After Robin died in 1994, Diana travelled extensively, studying History and the History of Art at the Oxford University Department of Continuing Education. She had a part-time job at a book shop and helped friends who sold second-hand books for charity.
Diana is now a volunteer at the Ashmolean Museum in Oxford and a tour guide.

Jonathan Cavendish studied Modern History at Oxford University before working at London advertising agency BMP, where he ran the marketing for the launch of Channel 4.
In 1991 his first film ‘December Bride’ was released and won over 30 international awards. Many other award-winning and commercially successful independent films followed, including Mike Newell’s ‘Into The West’ starring Gabriel Byrne and Ellen Barkin, Paul McGuigan’s ‘Gangster Number 1’ starring Paul Bettany and Malcolm McDowell, Thaddeus O’Sullivan’s ‘Ordinary Decent Criminal’ starring Kevin Spacey and Colin Farrell and Mike Hodges’s ‘Croupier’ starring Clive Owen.
2001 saw the release of ‘Bridge Jones’s Diary’, starring Renee Zellweger, Colin Firth and Hugh Grant. The film’s worldwide box office totalled $280 million, and was followed by the equally successful ‘Bridget Jones: The Edge of Reason’.
In 2007 he had further critical success with the award-winning ‘Elizabeth: The Golden Age’, starring Cate Blanchett and Geoffrey Rush.
Jonathan has produced a wide variety of successful television projects including the hit Irish famine series ‘The Hanging Gale’, ‘Dirty Trick’ and ‘Bernard and Doris’.
Alongside actor/director Andy Serkis, Jonathan founded The Imaginarium. The Imaginarium is a multi-platform production company, linked to a performance capture studio.
Its first two movies, which Jonathan produced, came out in October 2017, ‘Breathe’ directed by Andy Serkis and starring Andrew Garfield and Claire Foy, and ‘The Ritual’.

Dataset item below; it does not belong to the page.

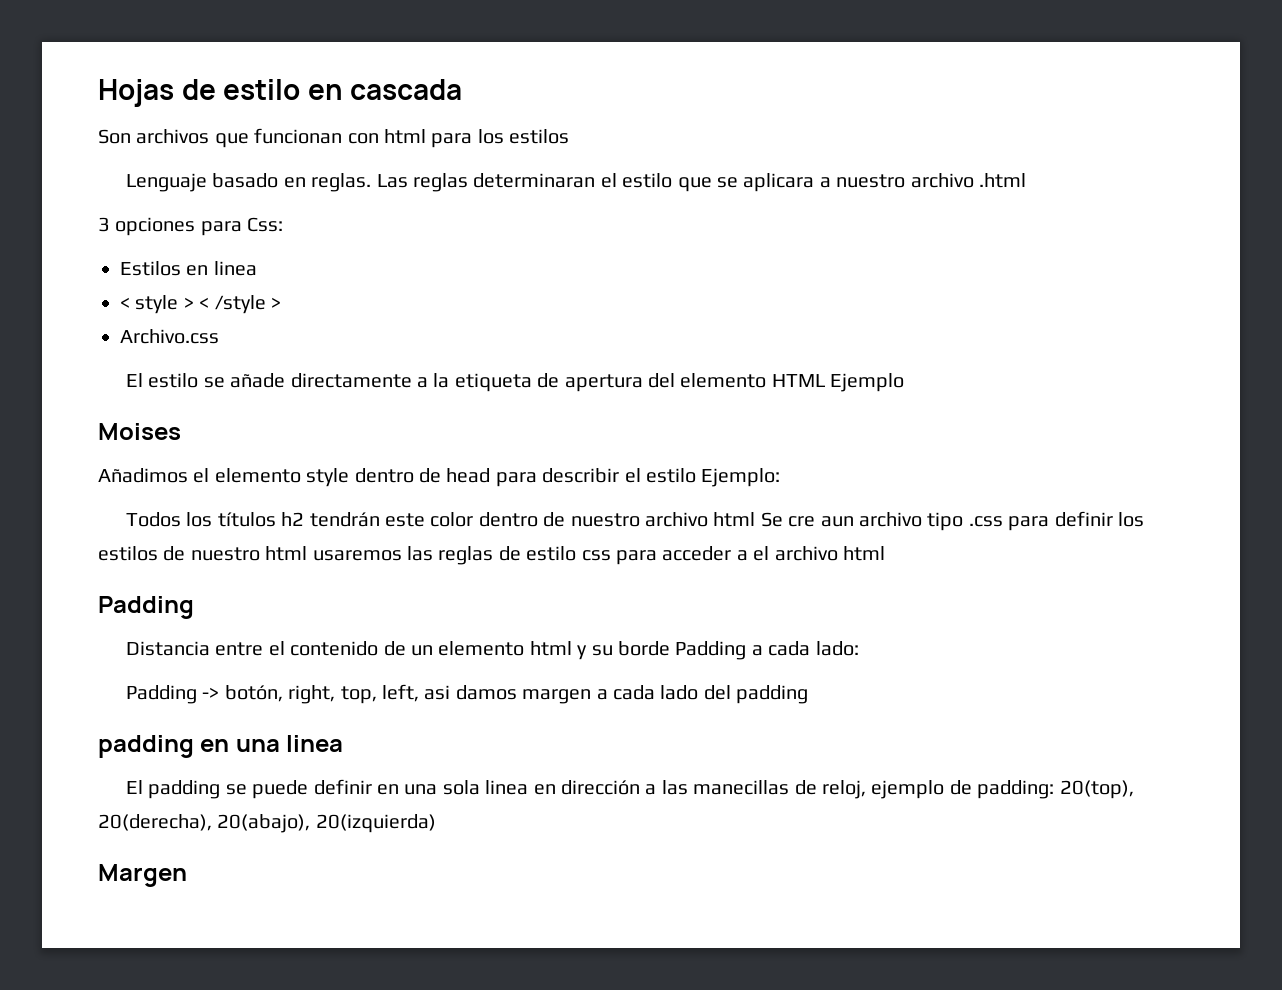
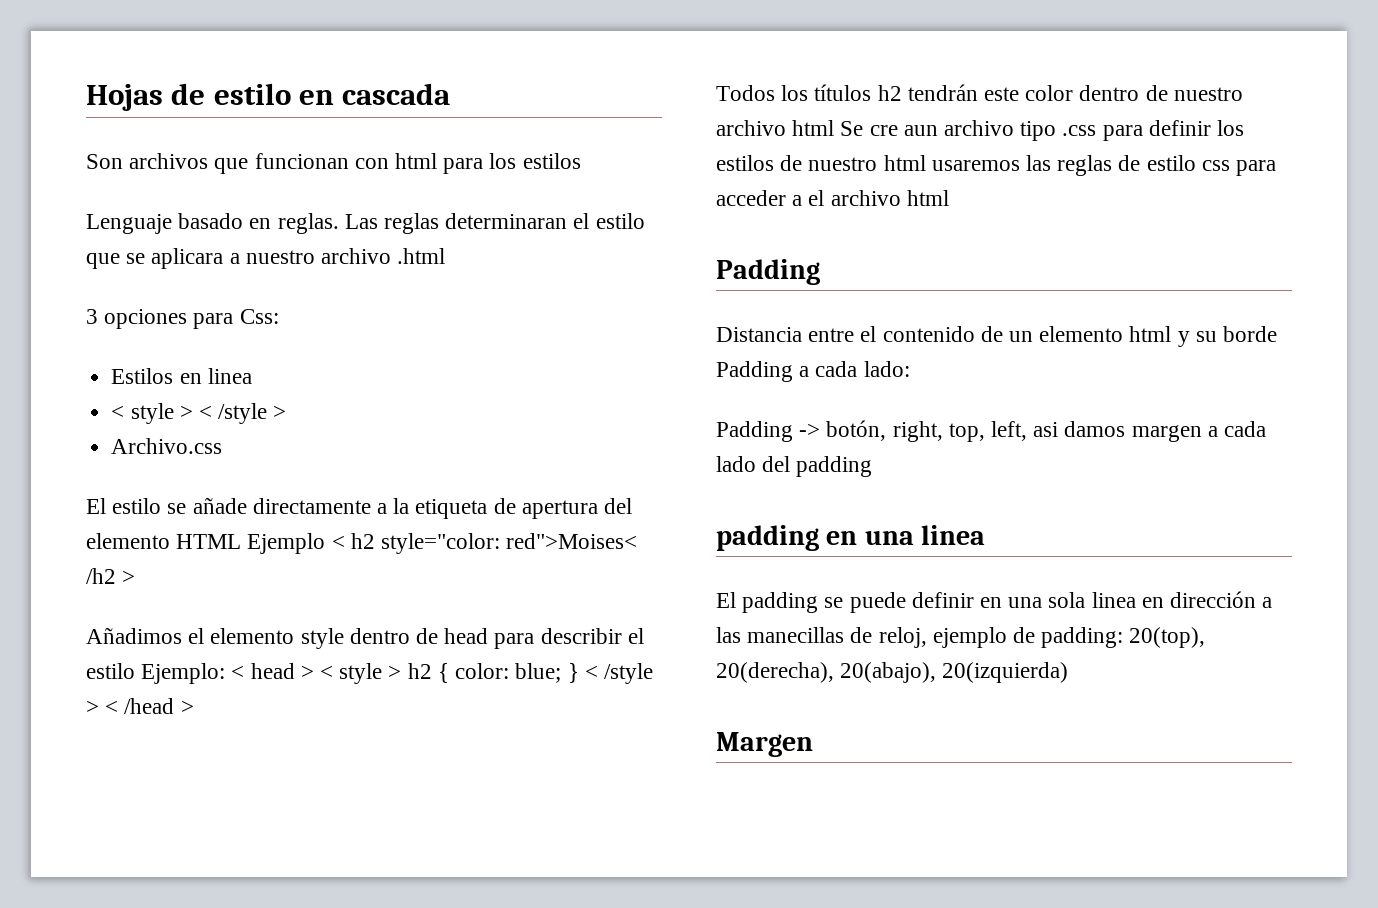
[98,423,181,440] // Moises -> [331,533,638,554] [86,568,136,584] < h2 style="color: red">Moises< /h2 >
(781, 477) none -> [231,663,653,684] [86,698,194,714] < head > < style > h2 { color: blue; } < /style > < /head >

TV productions include ‘Fungus the Bogeyman’ for Sky and their most recent show ‘Death and Nightingales’, broadcast on BBC2 in 2018.
Jonathan also produced Andy Serkis’ ‘Mowgli’ for Warner Brothers and Netflix, starring Christian Bale, Cate Blanchett, Andy Serkis and Benedict Cumberbatch which was released by Netflix in December 2018.
Recently, he has been involved with Taika Waititi’s ‘Next Goal Wins’ for Fox Searchlight, starring Michael Fassbender and Elizabeth Moss, has produced the horror film ‘No One Gets Out Alive’ due to air on Netflix, and is an executive producer on the sequel to ‘Venom’ staring Tom Hardy.
Jonathan is a founder and trustee of CS Disabled holidays and of the Gallery of Living History.